Robust Recovery and Control of Cyber-physical Discrete Event Systems under Actuator Attacks

Critical real-world applications strongly rely on Cyber-physical systems (CPS), but their dependence on communication networks introduces significant security risks, as attackers can exploit vulnerabilities to compromise their integrity and availability. This work explores the topic of cybersecurity in the context of CPS modeled as discrete event systems (DES), focusing on recovery strategies following the detection of cyberattacks. Specifically, we address actuator enablement attacks and propose a method that preserves the system’s full valid behavior under normal conditions. Upon detecting an attack, our proposed solution aims to guide the system toward a restricted yet robust behavior, ensuring operational continuity and resilience. Additionally, we introduce a property termed AE-robust recoverability, which characterizes the necessary and sufficient conditions for recovering a system from attacks while preventing further vulnerabilities. Finally, we showcase the proposed solution through a case study based on a manufacturing system.

💡 Research Summary

The paper addresses the problem of recovering a cyber‑physical discrete‑event system (CPDES) after an actuator‑enablement (AE) attack while preserving normal operation. Modeling the plant as a deterministic finite‑state automaton and the supervisor as a strict sub‑automaton, the authors first define vulnerable controllable events (Σc,v) and the set of vulnerable states Xv where such events are enabled. They then introduce a “robust region” Grobust, a sub‑automaton that excludes both vulnerable states and unsafe states XUS, guaranteeing that once the system resides in this region, further AE‑attacks are impossible.

A new property, AE‑robust recoverability, is proposed. It requires (i) the existence of a detection language Ldet that guarantees any attack will be detected, (ii) the existence of a safe transition from the detection point to Grobust, and (iii) that this transition can be carried out without allowing additional attacks. Based on these conditions, the authors develop an algorithm that synthesizes a robust‑recovery strategy: upon detection, the current state is examined, a safe path to Grobust is computed, and control commands are restricted to those that keep the system on that path. After reaching Grobust, a robust controller enforces that the closed‑loop behavior remains within the safe sub‑automaton, effectively neutralizing the attacker’s ability to re‑enable vulnerable events.

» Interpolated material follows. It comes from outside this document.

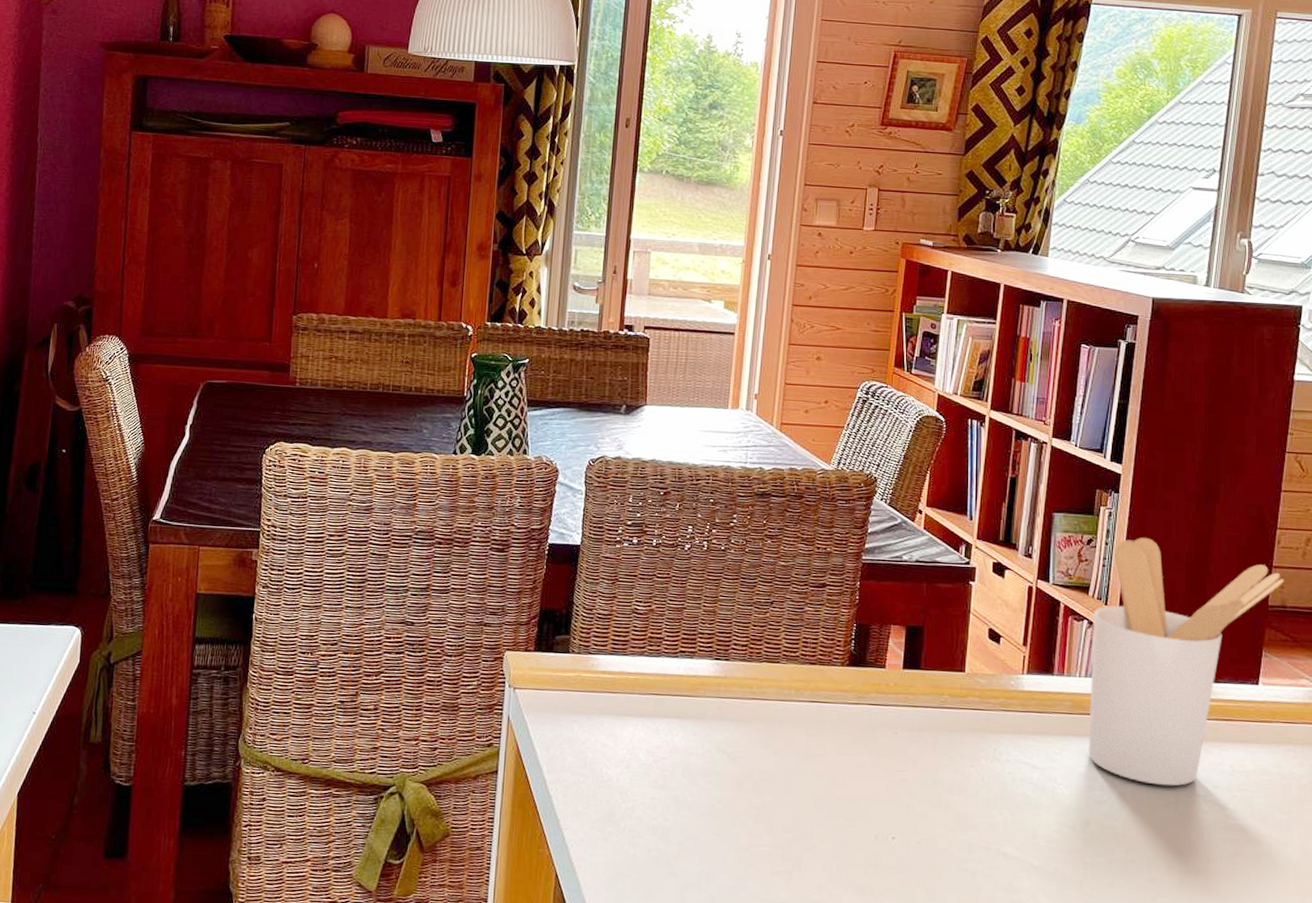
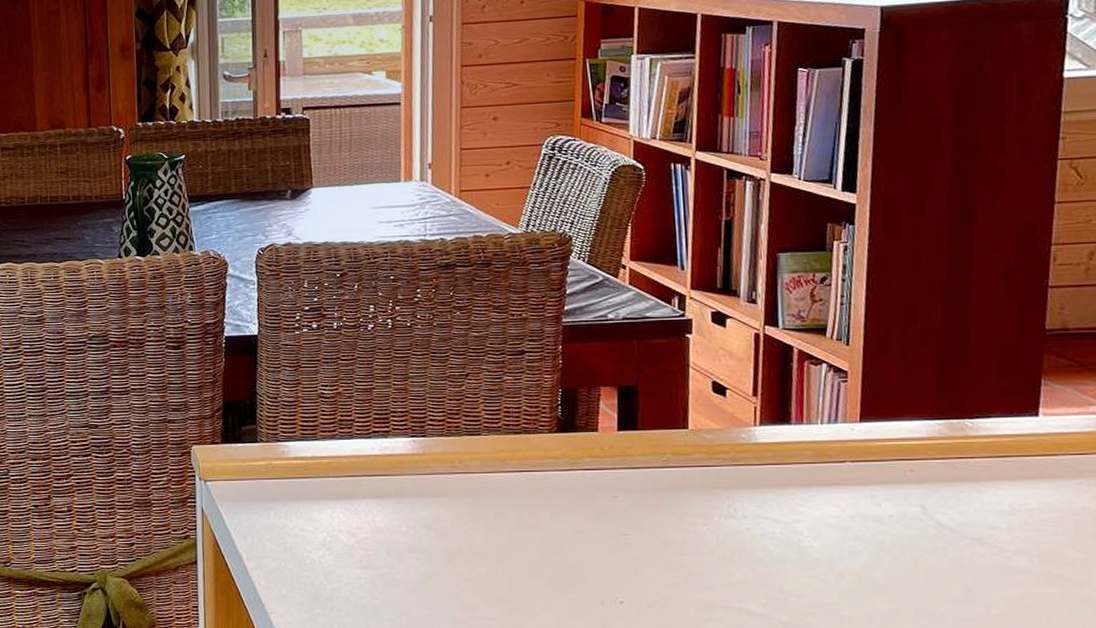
utensil holder: present [1088,538,1285,787] -> none [832,270,1065,531]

The approach is demonstrated on a manufacturing system where a specific machine action (σ6) is vulnerable. The attacked plant and supervisor models are constructed, and the robust‑recovery strategy is shown to redirect the system from the attacked behavior back to the initial safe states (1‑3) and then keep it within Grobust. Compared with prior methods that either disable all controllable events after detection or rely on probabilistic minimization, the proposed method maintains operational continuity, reduces downtime, and completely prevents entry into unsafe states.

Overall, the work contributes a rigorous supervisory‑control‑theoretic framework that simultaneously achieves safety, integrity, and availability in CPDES under persistent AE‑attacks, offering both theoretical guarantees and practical applicability.